## BEGIN Records supplied

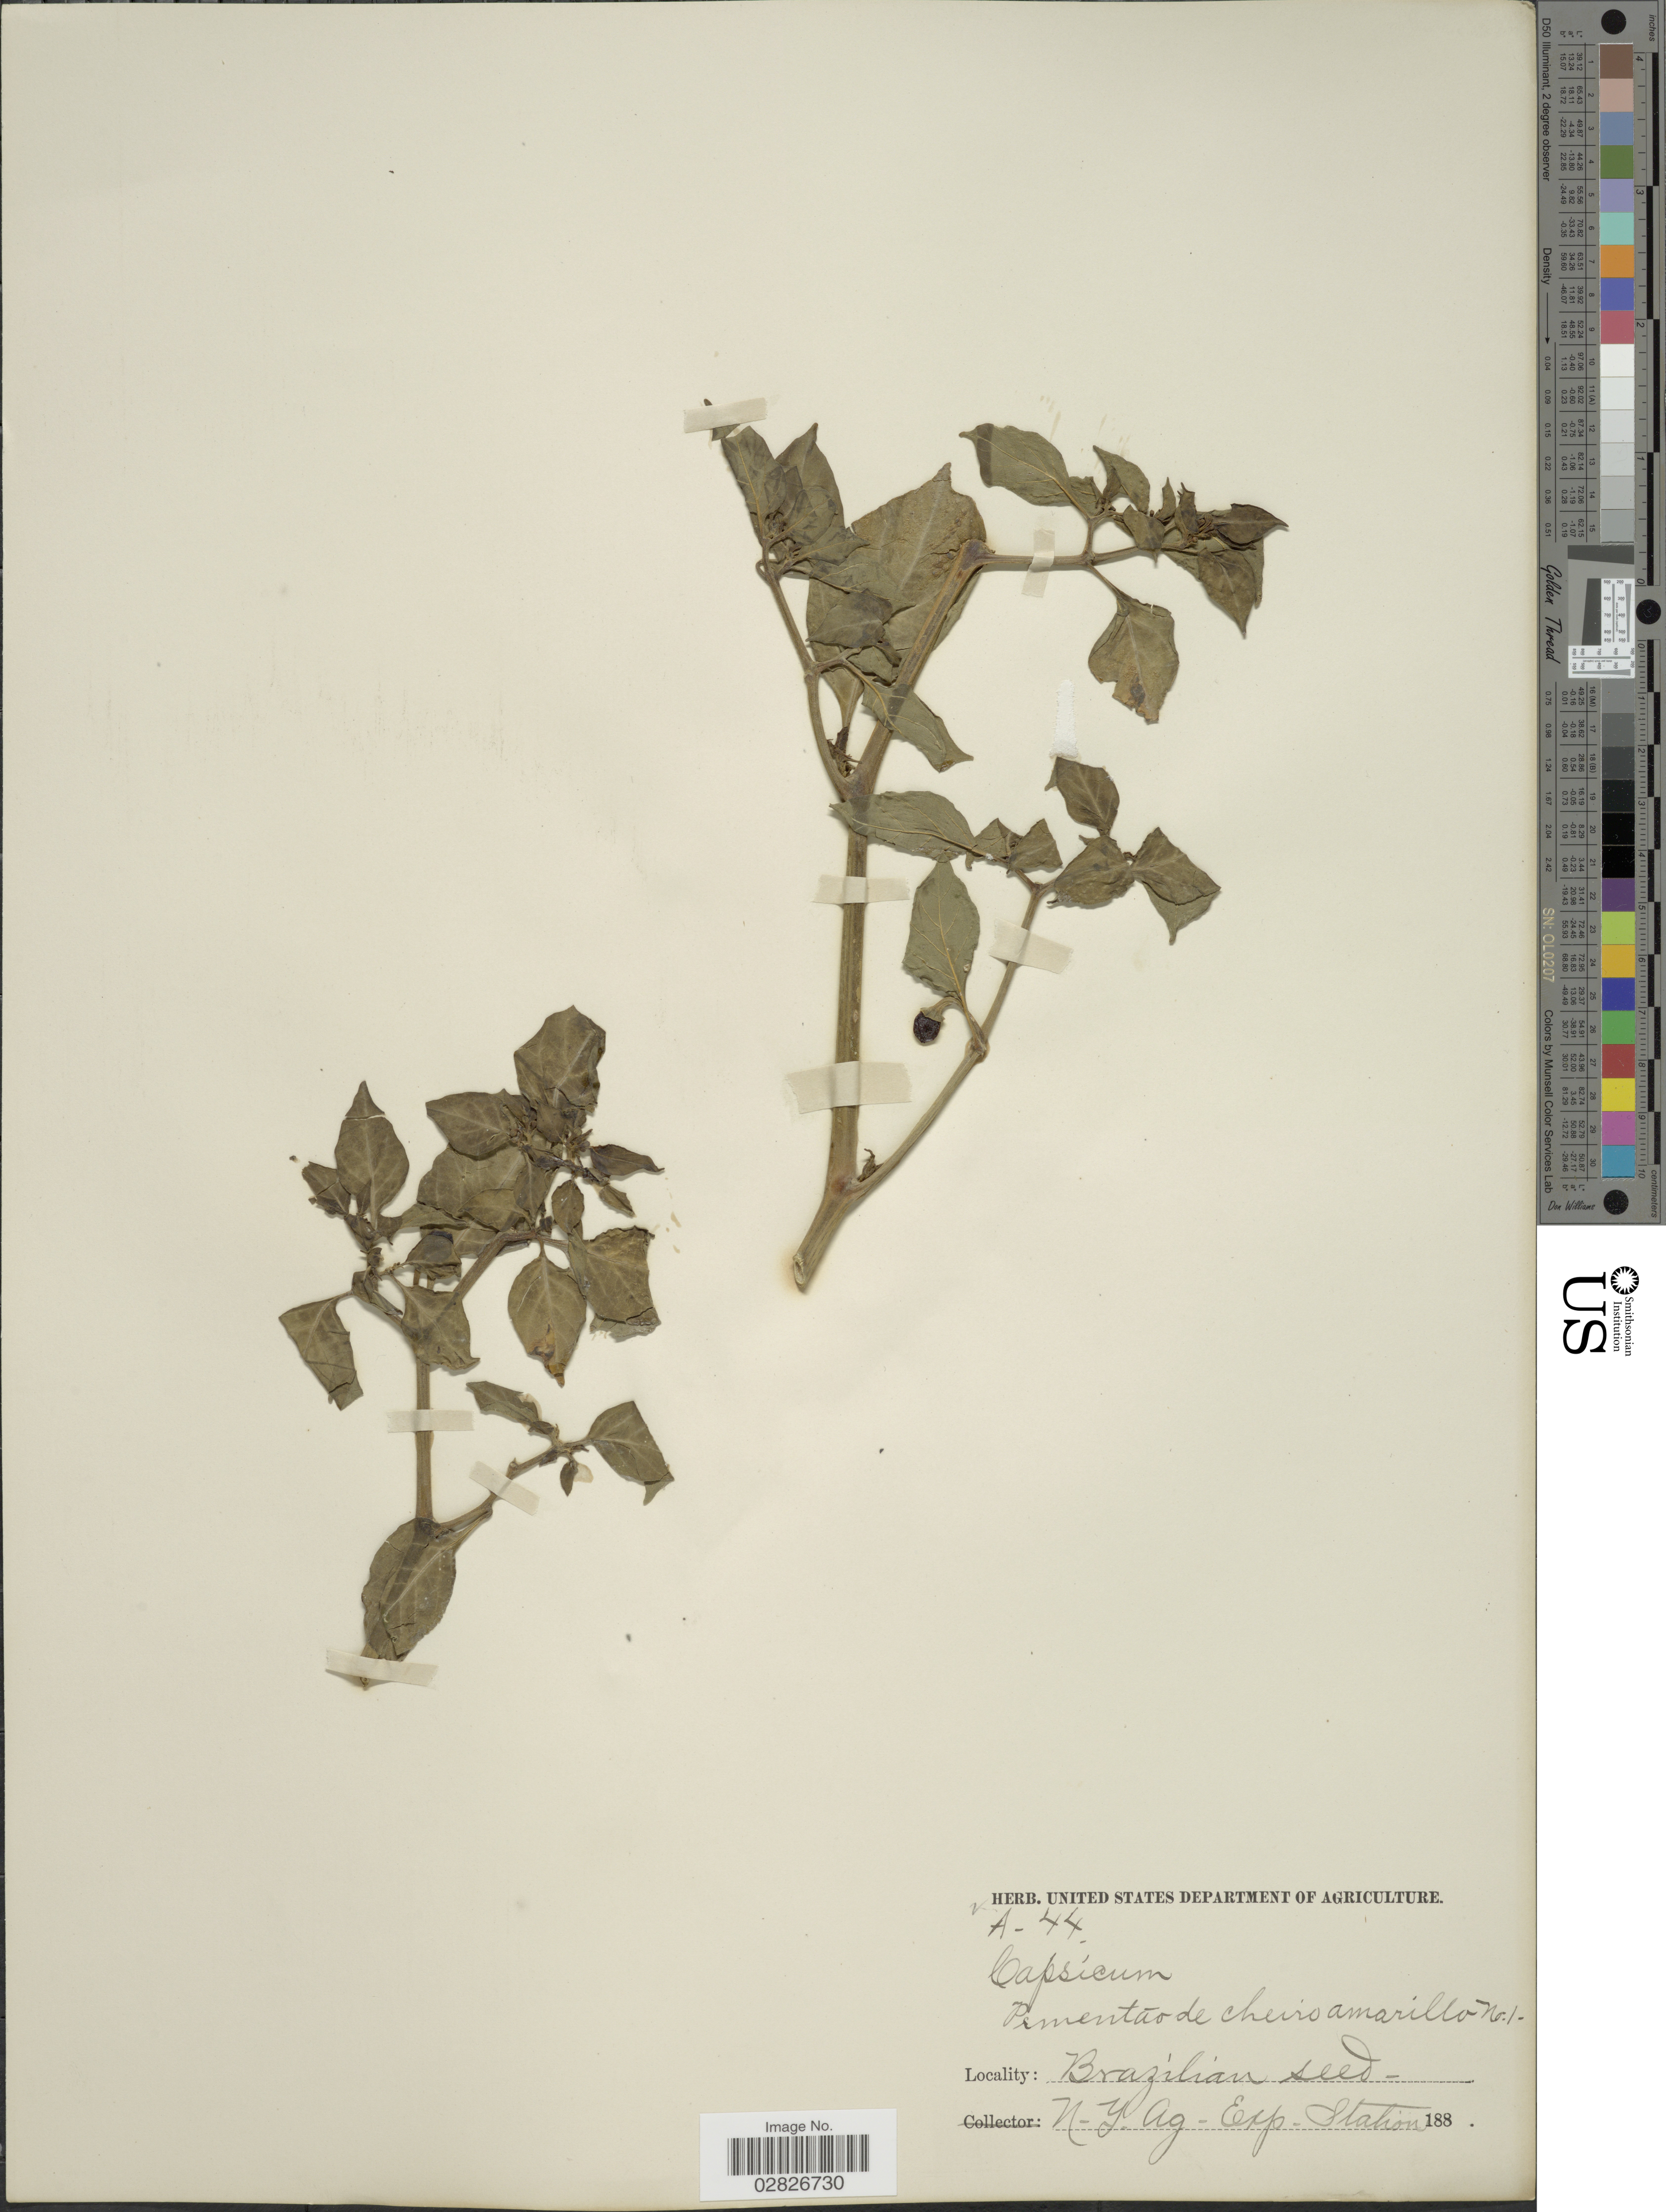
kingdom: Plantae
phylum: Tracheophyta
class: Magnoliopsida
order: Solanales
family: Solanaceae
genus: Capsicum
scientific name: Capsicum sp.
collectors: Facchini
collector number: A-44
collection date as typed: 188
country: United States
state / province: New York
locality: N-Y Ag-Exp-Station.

## END Records supplied

## Set problem
Please update the lines starting with the one that contains "family: Solanaceae" and going on through the end of the rows: write out only those lines again, with "country" changed to "nation" and everything else left as it is.

## Answer to this problem
family: Solanaceae
genus: Capsicum
scientific name: Capsicum sp.
collectors: Facchini
collector number: A-44
collection date as typed: 188
nation: United States
state / province: New York
locality: N-Y Ag-Exp-Station.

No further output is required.